How do you find an editor? How do you know if the one you found is ‘any good’? How do you know what editing should do for you, anyway?

Well, you can Google. As always, you’ll get some good results and some … not-so-good results, which will take you time to sift through.

Or, you can go straight to the best resource there is: your local professional association for editors. Each one will likely have, among other resources:

  • an editor directory, where you can find a professional editor recognised by the association
  • a downloadable guide to editorial standards, to help you understand what to expect of editing
  • blog posts or information about language or writing, useful when preparing your work or manuscript
  • an indication of pay rates for editors in your country, which will give you an idea of the cost of your editing.

So who is your national editing association? Here are some of the world’s biggest, with links to their websites:

Mind you, these professional bodies are valuable resources for us editors, too. They’re definitely ‘the right crowds’ for us to associate with, for a number of reasons.

When you first switch to freelancing, one of the biggest changes you notice is the loss of an in-house team. There are some pluses to that: you no longer waste time caught up in Monday morning conversations about who’s winning The Bachelor. (I guess for some, that’s actually a minus …!)

However, you don’t have someone *right there* that you can bounce ideas off or chat to about a challenge, either.

While I really enjoy working on my own, I also love collaborating on a project. And having a network of peers and colleagues to kick problems around with or share resources with is super-valuable.

That’s a large part of the reason why I’ve been a member of IPEd, Australia and New Zealand’s editorial professional body, for years. I’ve joined the UK’s CIEP as well. (Both have granted me ‘Professional’-level status, which recognises my editing experience and accreditation.)

Between these two associations, I have a huge network of peers and colleagues around the world. But I also have access to diverse and ongoing training, reference resources, information on editorial standards, and industry news.

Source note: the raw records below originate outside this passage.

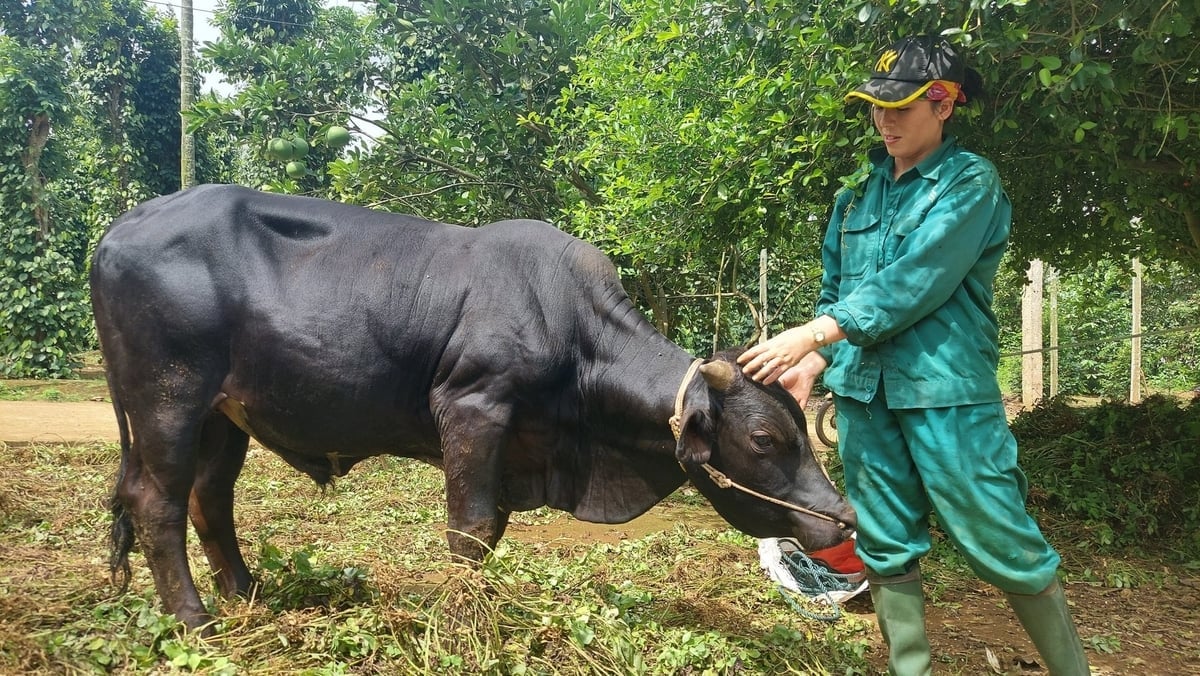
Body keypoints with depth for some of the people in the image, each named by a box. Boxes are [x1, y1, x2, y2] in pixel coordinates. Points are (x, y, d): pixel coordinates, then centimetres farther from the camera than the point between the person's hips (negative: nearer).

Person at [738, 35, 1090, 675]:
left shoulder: (971, 181, -3)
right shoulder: (858, 196, 14)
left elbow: (916, 282, -16)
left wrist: (813, 334, -22)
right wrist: (813, 362, -1)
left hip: (946, 391, -5)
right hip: (862, 392, 5)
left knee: (1004, 546, 1)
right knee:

As I’ve increased my editing work over the past few years, these peer networks have offered kind and enthusiastic support, provided job leads and shared their collective knowledge. They’ve welcomed me at conferences, waved to me over Zoom, cheered me through the IPEd accreditation exam and joined me for both online and in-person coffees.

Thanks to IPEd, CIEP and other associations, there’s no way freelancing is a lonely gig for me.

And finding a freelance editor shouldn’t be a hit-and-miss gig for you, either!